Where the line with "middle tip: (414, 249)" appears in the records below, start there and transcribe each line exactly through the last.

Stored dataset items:
================================
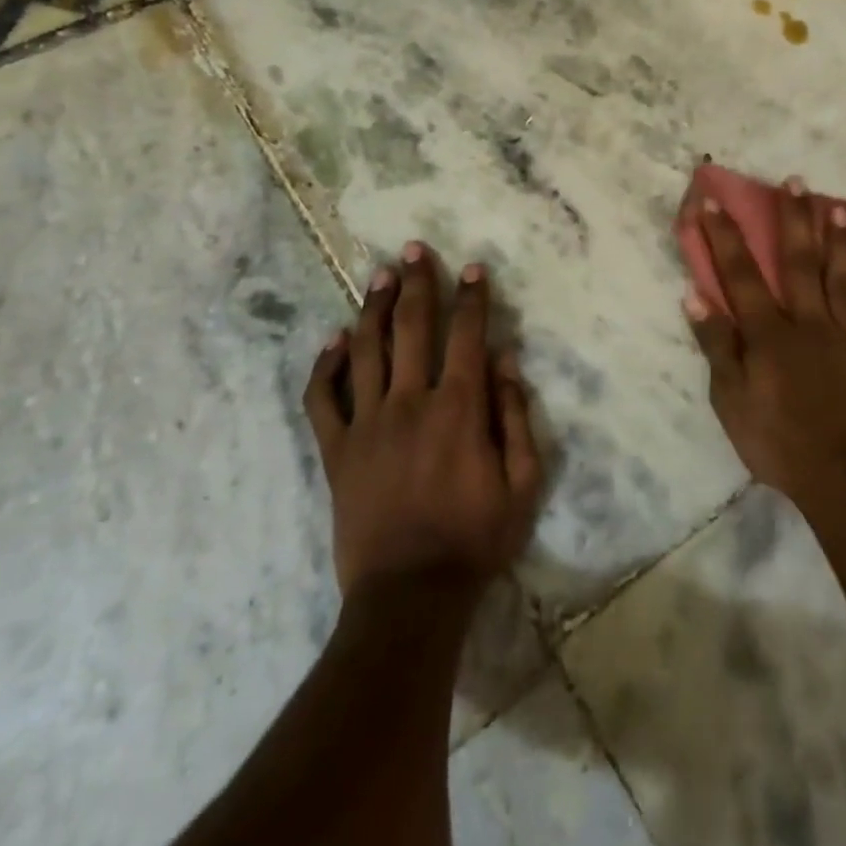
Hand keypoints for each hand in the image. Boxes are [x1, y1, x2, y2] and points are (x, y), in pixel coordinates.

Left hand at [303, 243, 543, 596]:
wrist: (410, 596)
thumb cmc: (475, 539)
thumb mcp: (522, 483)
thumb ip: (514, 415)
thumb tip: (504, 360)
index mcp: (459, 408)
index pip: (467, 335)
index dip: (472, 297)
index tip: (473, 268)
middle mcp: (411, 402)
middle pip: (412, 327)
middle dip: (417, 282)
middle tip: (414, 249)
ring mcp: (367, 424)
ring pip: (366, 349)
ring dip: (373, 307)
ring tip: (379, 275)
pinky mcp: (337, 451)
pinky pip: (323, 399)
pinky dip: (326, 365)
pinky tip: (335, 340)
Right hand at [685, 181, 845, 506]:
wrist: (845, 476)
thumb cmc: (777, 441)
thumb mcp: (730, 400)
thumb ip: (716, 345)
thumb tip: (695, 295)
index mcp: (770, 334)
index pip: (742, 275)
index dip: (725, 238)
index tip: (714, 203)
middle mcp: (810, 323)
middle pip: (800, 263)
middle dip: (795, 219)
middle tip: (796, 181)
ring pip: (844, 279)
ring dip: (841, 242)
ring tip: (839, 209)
================================
Solution:
middle tip: (414, 249)
ring mcp: (367, 424)
ring pip: (366, 349)
ring dip: (373, 307)
ring tip: (379, 275)
pinky mcp: (337, 451)
pinky pip: (323, 399)
pinky dip: (326, 365)
pinky tip: (335, 340)
Right hand at [685, 181, 845, 506]:
wrist: (845, 476)
thumb cmc: (777, 441)
thumb mcp: (730, 400)
thumb ip: (716, 345)
thumb tip: (695, 295)
index mcp: (770, 334)
index pip: (742, 275)
index dip: (725, 238)
index tip: (714, 203)
middle mcp: (810, 323)
middle pip: (800, 263)
middle dip: (795, 219)
middle tip: (796, 181)
ring pip: (844, 279)
ring dip: (841, 242)
ring tip: (839, 209)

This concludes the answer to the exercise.